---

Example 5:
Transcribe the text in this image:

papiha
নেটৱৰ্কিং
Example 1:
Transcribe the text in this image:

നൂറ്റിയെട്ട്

▶ _Exercise brief_
Rewrite the listing above, replacing each "Transcribe" with "Copy" and leaving everything else unchanged.

▶ _The output_
---

Example 5:
Copy the text in this image:

papiha
নেটৱৰ্কিং
Example 1:
Copy the text in this image:

നൂറ്റിയെട്ട്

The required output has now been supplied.